# Fish that is happy to live alone with mystery snails (but not a betta)



## jadaBlu (Feb 14, 2013)

I have two smaller mystery snails that I plan to keep in a filtered 2.5 gallon tank and clean it often. The filter is one of those corner sponge filters and I think it will create more bubbles than I think betta will like. 

I'd like to put one single fish that isn't shy and that won't pick on the mystery snails. Is there a hardy fish that can live in a small tank like this alone and be happy? I am aware that this creates a high bioload and I don't mind doing the cleaning even if it's daily. It only takes a 5 minutes or so to change the water.


----------



## lilnaugrim (Mar 27, 2013)

Well you could do a male guppies or male endlers, two of each but not together. They'll spar but they won't kill each other generally. Or you can get one Killifish, I love Killifish and think they would make a good choice; they do like well established tanks and the smaller one's bio-loads are relatively small. So my first pic would definitely be just one Killifish. They're water requirements are very different to each genus so make sure you look into that as well. I can help you a little for finding the right species since there are thousands, I'm only an amateur with Killis but I can at least get you on the right path lol.


----------



## jadaBlu (Feb 14, 2013)

Sure that would be great!


----------



## Namialus (Jul 9, 2013)

To be honest, not many fish could live in such a small tank... :/


----------



## lilnaugrim (Mar 27, 2013)

Actually I beg to differ Namialus. Nano fish will do just fine in a 2.5 if it's planted and filtered as Jada has it. And more than half of the Killifish species will do just fine in there as there are thousands of their species; so many to pick from! And then yes, the nano fish would you could have a school of 4-5 depending on the species just fine and then there are the Microfish as well; bigger than the nano's though so not as many in the tank.

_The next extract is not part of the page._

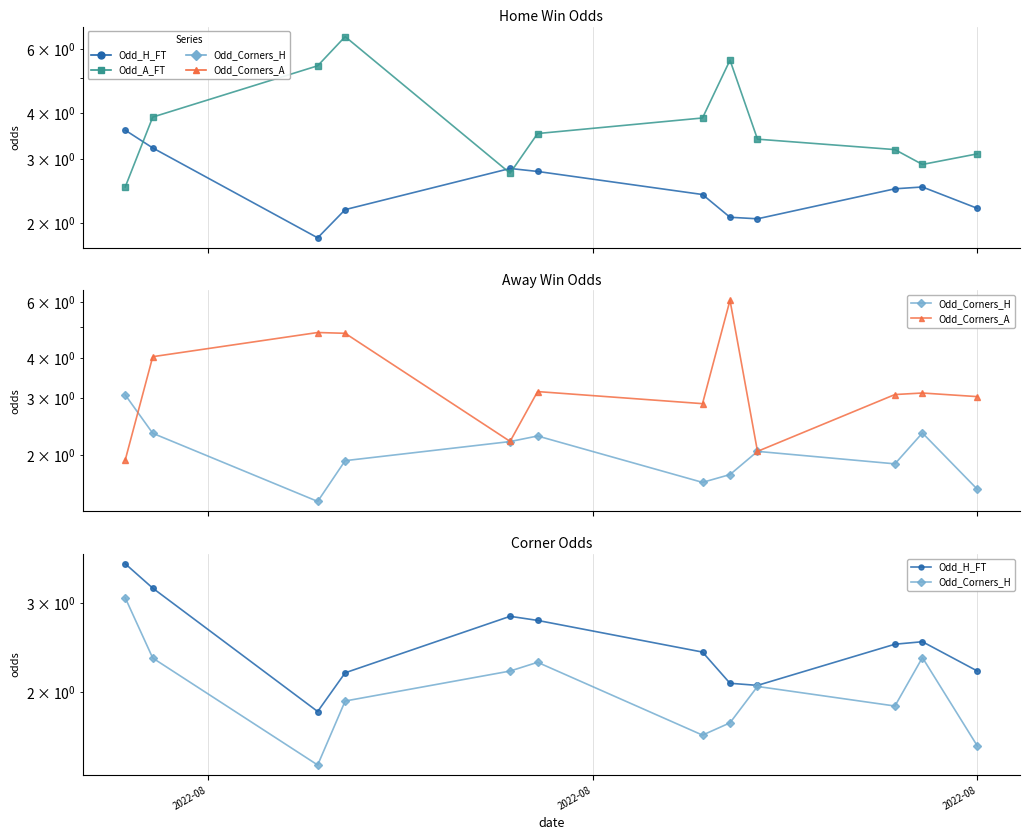

How many interior local valleys does the Odd_A_FT series have?

2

Also shrimp is an option as well. However not usually with Killifish unless they are the smallest of their species.


----------



## LittleBettaFish (Oct 2, 2010)

Dario dario are another option. A single male would do well in a 2.5 gallon tank. I would not keep two males in a tank that size though as they are actually very territorial little fish. 

Clown killifish would be suitable for a 2.5 gallon tank. I personally think most of the other species really do better in at least a 5 gallon tank as they are extremely active. My australe pair share a 7 gallon and they use every inch of it over the course of a day. 

Sparkling gourami are another option. I had some and they are lovely fish.

Keep in mind however, most of these nano friendly fish do require good water quality. They are not as hardy as bettas and so less tolerant of poor water conditions.


----------



## jadaBlu (Feb 14, 2013)

Thanks! For anyone concerned, I can easily come up with a bigger tank if it becomes neccessary. I have spares. I am using the 2.5 gallon due to the location I want to put it in there's a 2 gallon and 3.5 next to this one. Only room for the 3 that way. I just keep looking at the snails and it's really boring just to have 2 snails in the tank. I think the snails are older they are not very active compared to others I have. They were in a tank with something called a Devil fish the the LFS owner was letting the fish pick off off all the mystery snails in tank. They would not peek out of their shells for a few days. They can relax now.


----------



## lilnaugrim (Mar 27, 2013)

Yeah, wasn't sure about Badis but they would be a great option! I know most of the fish we mentioned like to be with a group of their own for social reasons but I'm sure one male will be fine of either Killi or Badis.

Glad to snails can rest now! :-D


----------



## LittleBettaFish (Oct 2, 2010)

Scarlet badis/dario dario are stunning. I had some a while back and really the only downside is that they generally do prefer live/frozen foods to pellets. They have a lot of attitude for such a tiny fish.


----------



## lilnaugrim (Mar 27, 2013)

Yeah! I've always wanted to get them since I found out about them, they just look simply amazing! but I never had a tank set up for them, instead I got more Betta's >.< whoops. But the same is with Killifish too, I was mostly interested in A. Australe Orange though since I absolutely love that color ;-)


----------